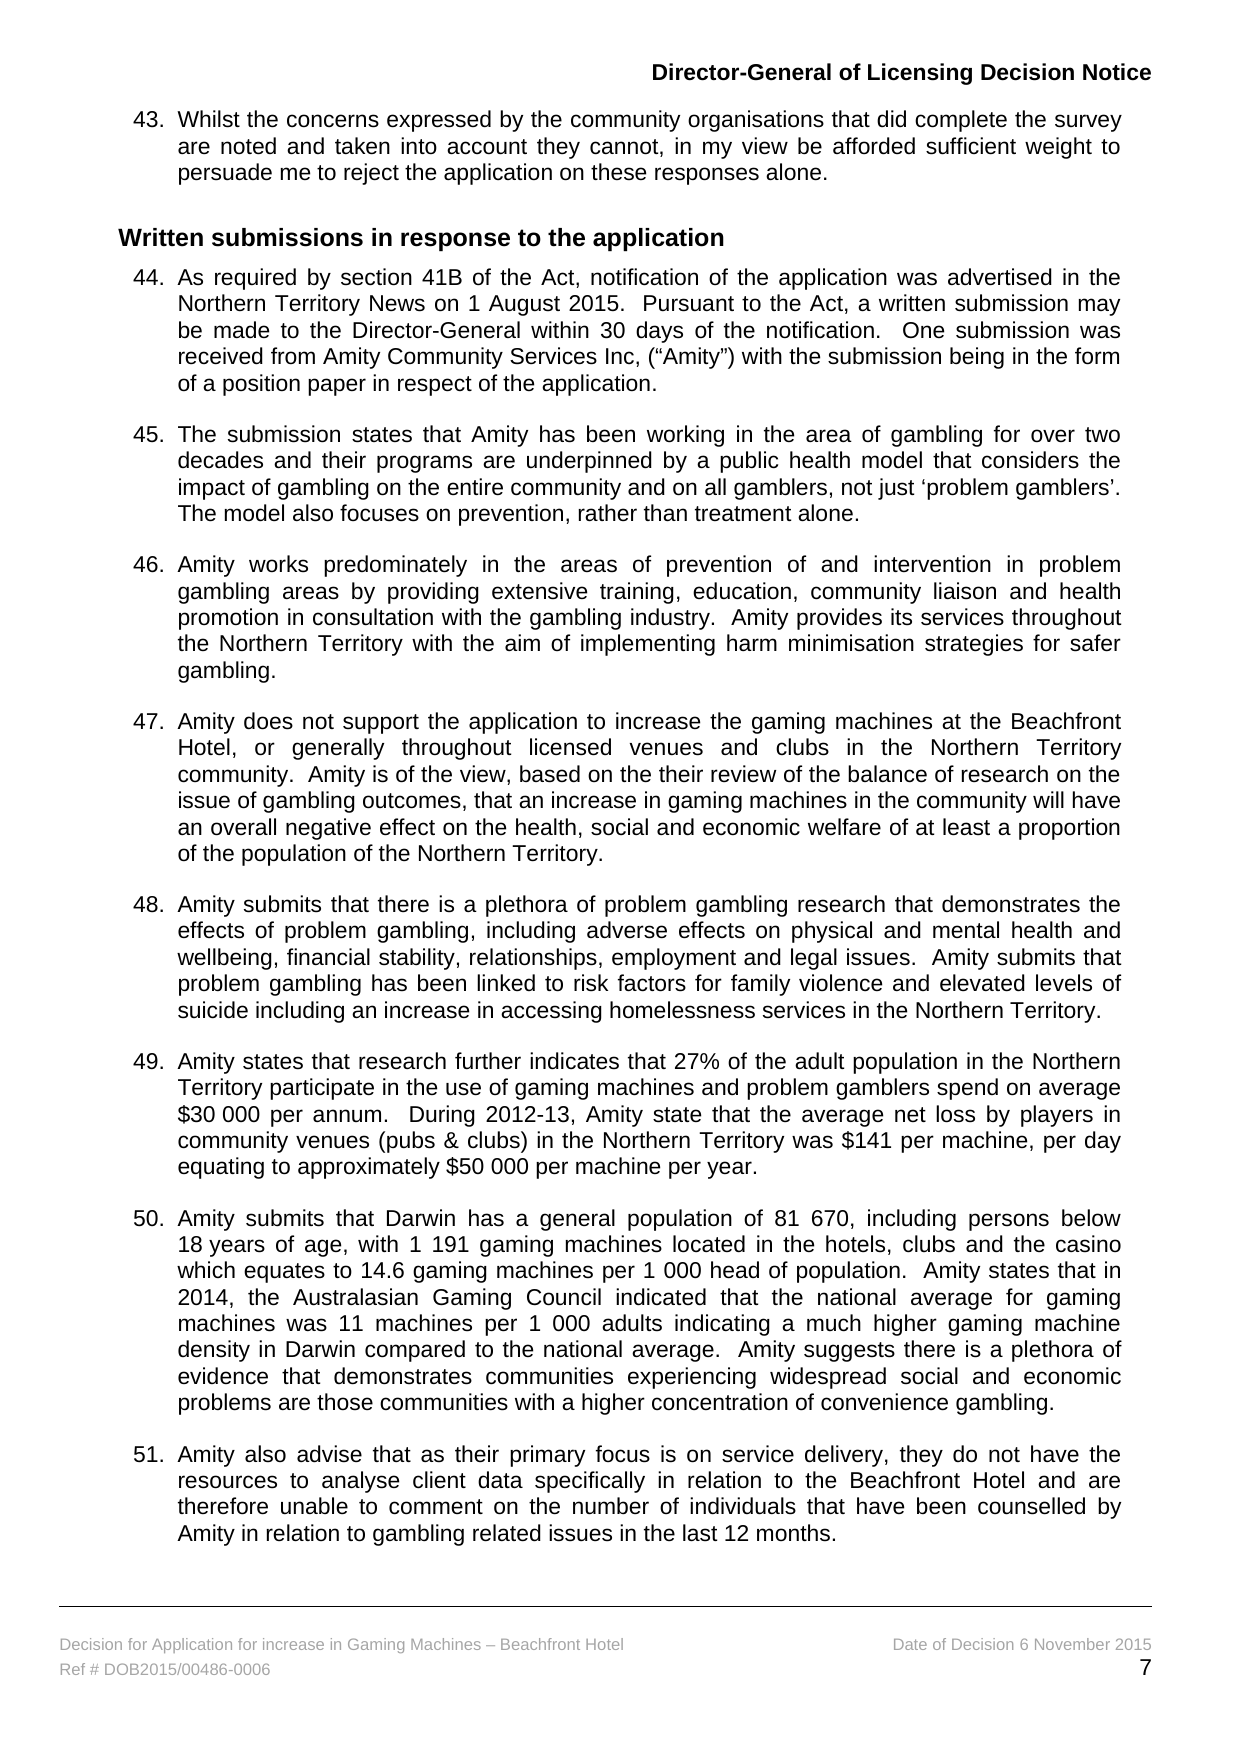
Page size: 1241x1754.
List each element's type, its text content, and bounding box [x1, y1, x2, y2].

list Amity submits that there is a plethora of problem gambling research that demonstrates the effects of problem gambling, including adverse effects on physical and mental health and wellbeing, financial stability, relationships, employment and legal issues. Amity submits that problem gambling has been linked to risk factors for family violence and elevated levels of suicide including an increase in accessing homelessness services in the Northern Territory. [133, 891, 1122, 1023]
subtitle Written submissions in response to the application [118, 223, 1122, 252]
list Amity submits that Darwin has a general population of 81 670, including persons below 18 years of age, with 1 191 gaming machines located in the hotels, clubs and the casino which equates to 14.6 gaming machines per 1 000 head of population. Amity states that in 2014, the Australasian Gaming Council indicated that the national average for gaming machines was 11 machines per 1 000 adults indicating a much higher gaming machine density in Darwin compared to the national average. Amity suggests there is a plethora of evidence that demonstrates communities experiencing widespread social and economic problems are those communities with a higher concentration of convenience gambling. [133, 1205, 1122, 1416]
list Amity states that research further indicates that 27% of the adult population in the Northern Territory participate in the use of gaming machines and problem gamblers spend on average $30 000 per annum. During 2012-13, Amity state that the average net loss by players in community venues (pubs & clubs) in the Northern Territory was $141 per machine, per day equating to approximately $50 000 per machine per year. [133, 1048, 1122, 1180]
list Amity works predominately in the areas of prevention of and intervention in problem gambling areas by providing extensive training, education, community liaison and health promotion in consultation with the gambling industry. Amity provides its services throughout the Northern Territory with the aim of implementing harm minimisation strategies for safer gambling. [133, 551, 1122, 683]
list The submission states that Amity has been working in the area of gambling for over two decades and their programs are underpinned by a public health model that considers the impact of gambling on the entire community and on all gamblers, not just ‘problem gamblers’. The model also focuses on prevention, rather than treatment alone. [133, 421, 1122, 526]
list Amity does not support the application to increase the gaming machines at the Beachfront Hotel, or generally throughout licensed venues and clubs in the Northern Territory community. Amity is of the view, based on the their review of the balance of research on the issue of gambling outcomes, that an increase in gaming machines in the community will have an overall negative effect on the health, social and economic welfare of at least a proportion of the population of the Northern Territory. [133, 708, 1122, 866]
list Whilst the concerns expressed by the community organisations that did complete the survey are noted and taken into account they cannot, in my view be afforded sufficient weight to persuade me to reject the application on these responses alone. [133, 106, 1122, 185]
list As required by section 41B of the Act, notification of the application was advertised in the Northern Territory News on 1 August 2015. Pursuant to the Act, a written submission may be made to the Director-General within 30 days of the notification. One submission was received from Amity Community Services Inc, (“Amity”) with the submission being in the form of a position paper in respect of the application. [133, 264, 1122, 396]
list Amity also advise that as their primary focus is on service delivery, they do not have the resources to analyse client data specifically in relation to the Beachfront Hotel and are therefore unable to comment on the number of individuals that have been counselled by Amity in relation to gambling related issues in the last 12 months. [133, 1441, 1122, 1546]
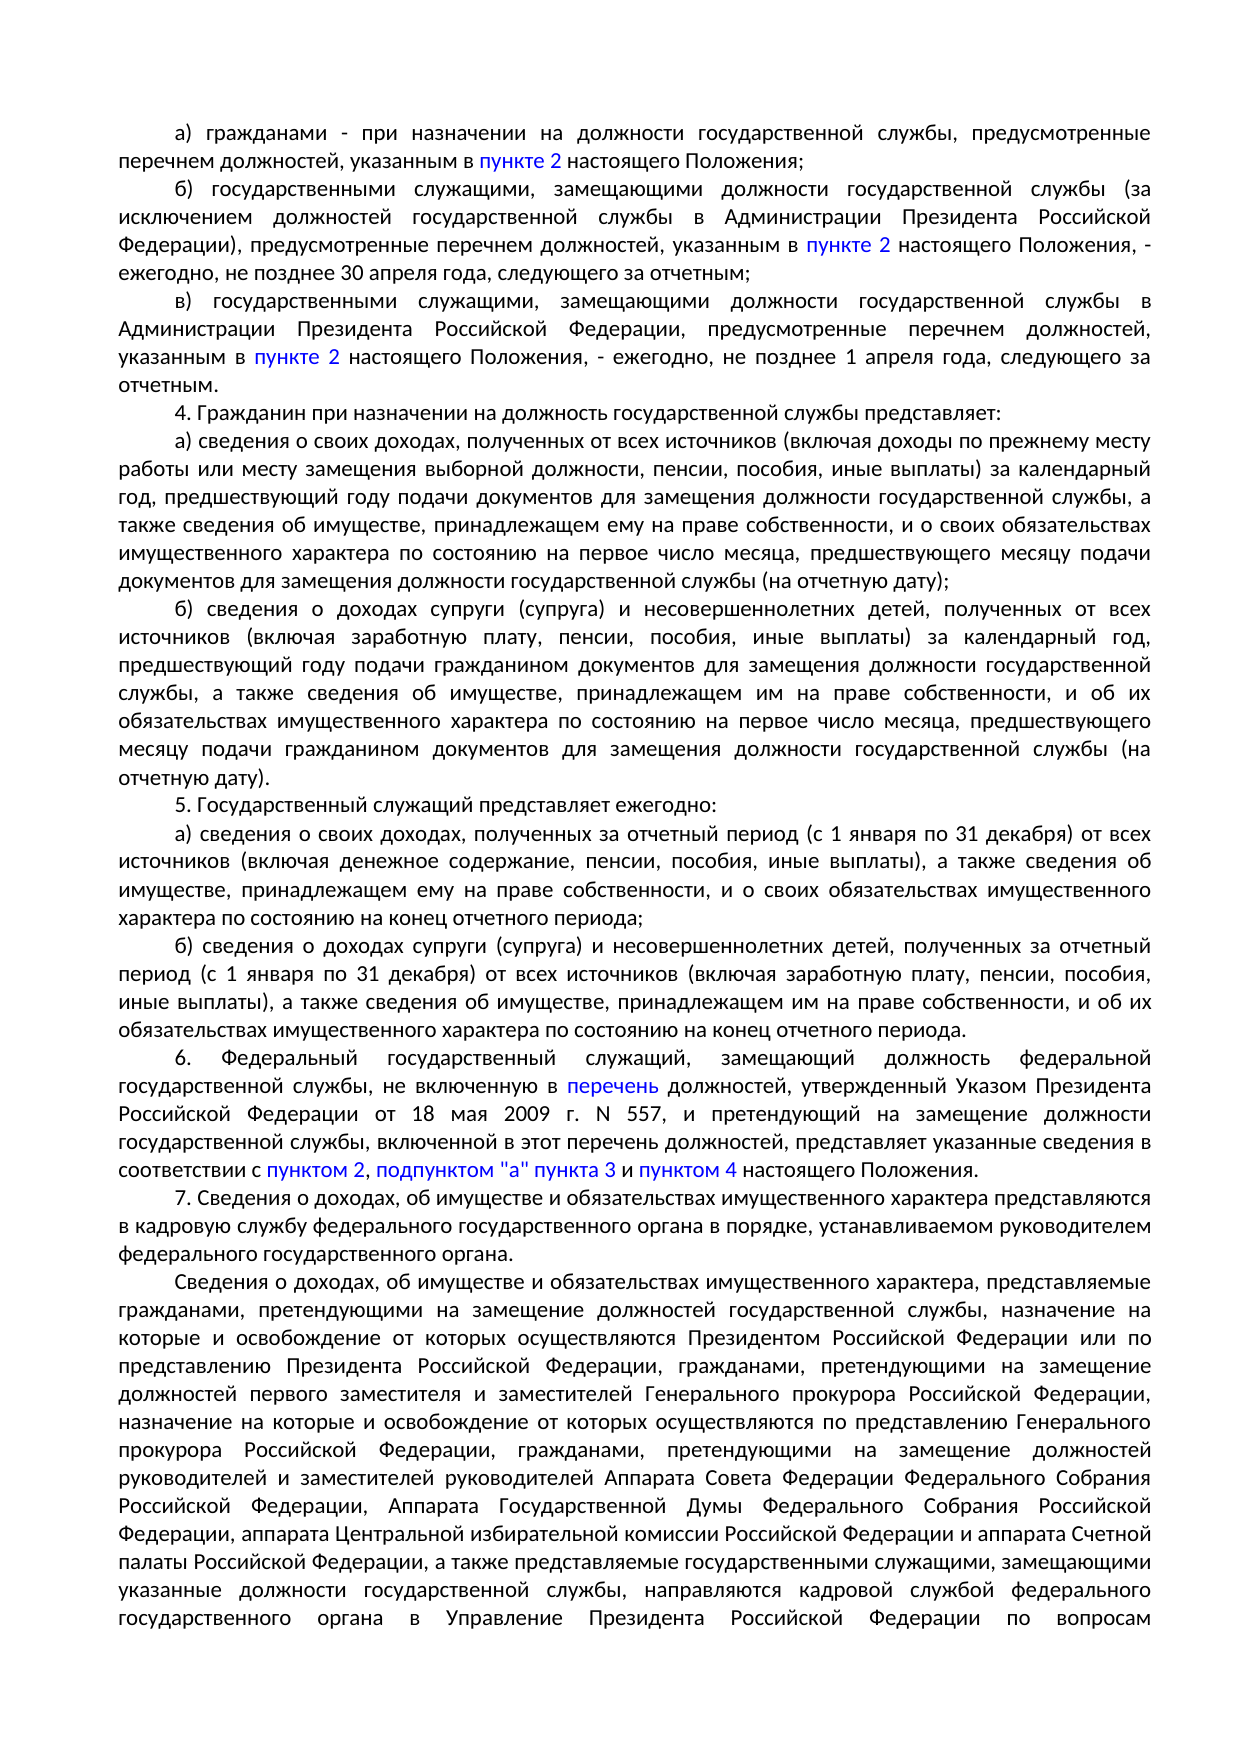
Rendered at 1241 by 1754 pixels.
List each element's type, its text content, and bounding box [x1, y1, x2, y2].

text а) сведения о своих доходах, полученных от всех источников (включая доходы по прежнему месту работы или месту замещения выборной должности, пенсии, пособия, иные выплаты) за календарный год, предшествующий году подачи документов для замещения должности государственной службы, а также сведения об имуществе, принадлежащем ему на праве собственности, и о своих обязательствах имущественного характера по состоянию на первое число месяца, предшествующего месяцу подачи документов для замещения должности государственной службы (на отчетную дату); [118, 426, 1152, 594]
text б) сведения о доходах супруги (супруга) и несовершеннолетних детей, полученных от всех источников (включая заработную плату, пенсии, пособия, иные выплаты) за календарный год, предшествующий году подачи гражданином документов для замещения должности государственной службы, а также сведения об имуществе, принадлежащем им на праве собственности, и об их обязательствах имущественного характера по состоянию на первое число месяца, предшествующего месяцу подачи гражданином документов для замещения должности государственной службы (на отчетную дату). [118, 594, 1152, 791]
text 5. Государственный служащий представляет ежегодно: [118, 791, 1152, 819]
text б) сведения о доходах супруги (супруга) и несовершеннолетних детей, полученных за отчетный период (с 1 января по 31 декабря) от всех источников (включая заработную плату, пенсии, пособия, иные выплаты), а также сведения об имуществе, принадлежащем им на праве собственности, и об их обязательствах имущественного характера по состоянию на конец отчетного периода. [118, 931, 1152, 1043]
text а) сведения о своих доходах, полученных за отчетный период (с 1 января по 31 декабря) от всех источников (включая денежное содержание, пенсии, пособия, иные выплаты), а также сведения об имуществе, принадлежащем ему на праве собственности, и о своих обязательствах имущественного характера по состоянию на конец отчетного периода; [118, 819, 1152, 931]
text 7. Сведения о доходах, об имуществе и обязательствах имущественного характера представляются в кадровую службу федерального государственного органа в порядке, устанавливаемом руководителем федерального государственного органа. [118, 1183, 1152, 1267]
text 6. Федеральный государственный служащий, замещающий должность федеральной государственной службы, не включенную в перечень должностей, утвержденный Указом Президента Российской Федерации от 18 мая 2009 г. N 557, и претендующий на замещение должности государственной службы, включенной в этот перечень должностей, представляет указанные сведения в соответствии с пунктом 2, подпунктом "а" пункта 3 и пунктом 4 настоящего Положения. [118, 1043, 1152, 1183]
text б) государственными служащими, замещающими должности государственной службы (за исключением должностей государственной службы в Администрации Президента Российской Федерации), предусмотренные перечнем должностей, указанным в пункте 2 настоящего Положения, - ежегодно, не позднее 30 апреля года, следующего за отчетным; [118, 174, 1152, 286]
text в) государственными служащими, замещающими должности государственной службы в Администрации Президента Российской Федерации, предусмотренные перечнем должностей, указанным в пункте 2 настоящего Положения, - ежегодно, не позднее 1 апреля года, следующего за отчетным. [118, 286, 1152, 398]
text 4. Гражданин при назначении на должность государственной службы представляет: [118, 398, 1152, 426]
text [118, 1267, 1152, 1631]
text а) гражданами - при назначении на должности государственной службы, предусмотренные перечнем должностей, указанным в пункте 2 настоящего Положения; [118, 118, 1152, 174]
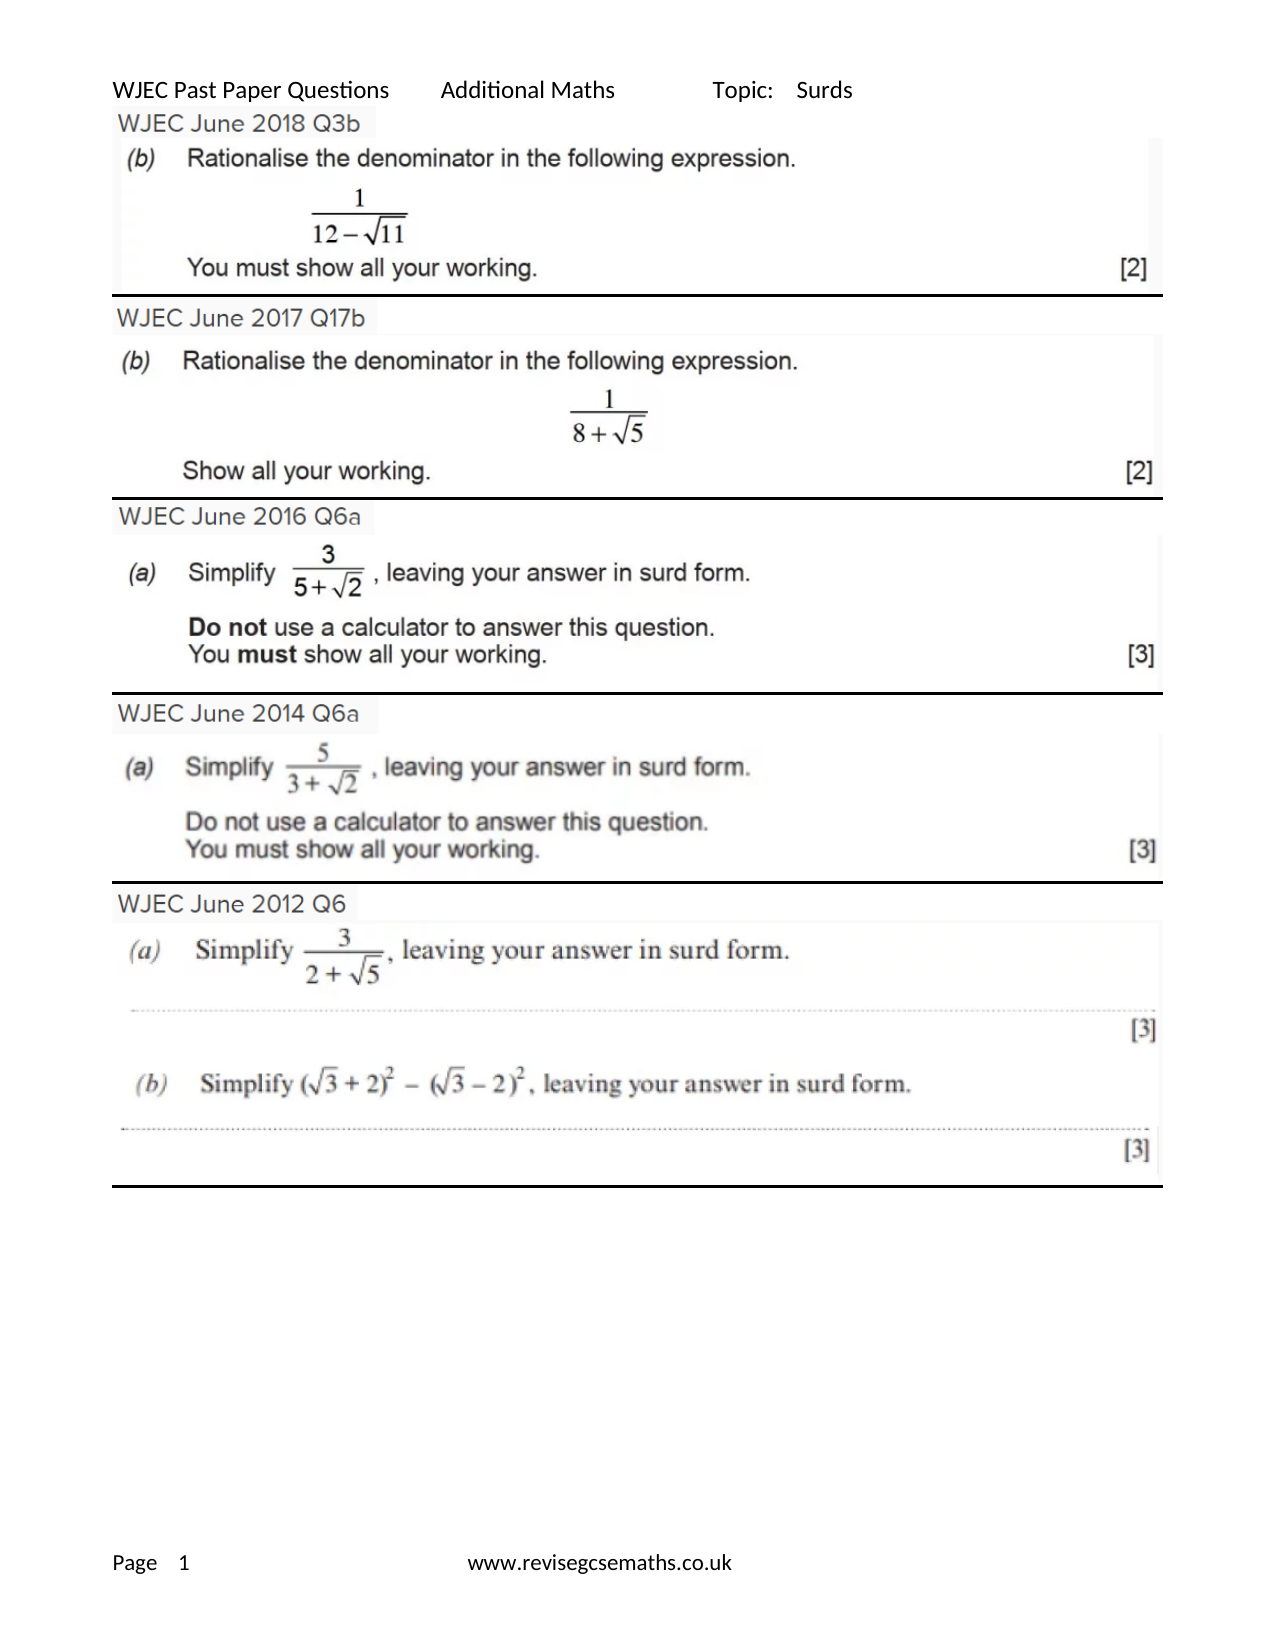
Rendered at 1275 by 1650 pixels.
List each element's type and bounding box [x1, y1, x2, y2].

- **How to complete this task**
Set down exactly the lines between the line containing "text [118, 1267, 1152, 1631]" and the end of the records above, both ends included; pictures stay out.

- **Result of the exercise**
text [118, 1267, 1152, 1631]
text а) гражданами - при назначении на должности государственной службы, предусмотренные перечнем должностей, указанным в пункте 2 настоящего Положения; [118, 118, 1152, 174]
Rendered at 1275 by 1650 pixels.
List each element's type and bounding box [x1, y1, x2, y2].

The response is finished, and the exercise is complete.